▶ _How to complete this task_: In the data below, find every line with the word "serrande" and copy it.

[Items from a data source]
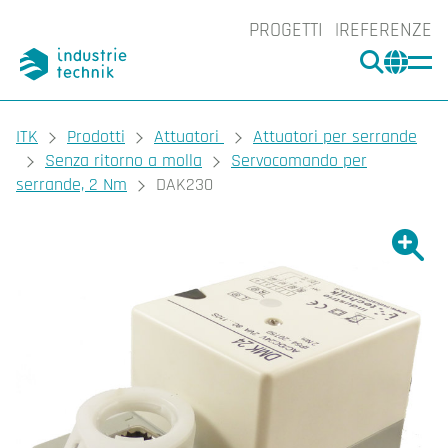
PROGETTI
REFERENZE
CERCA
CHA
You are here:
ITK
Prodotti
Attuatori
Attuatori per serrande
Senza ritorno a molla
Servocomando per
serrande, 2 Nm
DAK230
Ingrand
Ing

▶ _Answer to this exercise_:
Attuatori per serrande
serrande, 2 Nm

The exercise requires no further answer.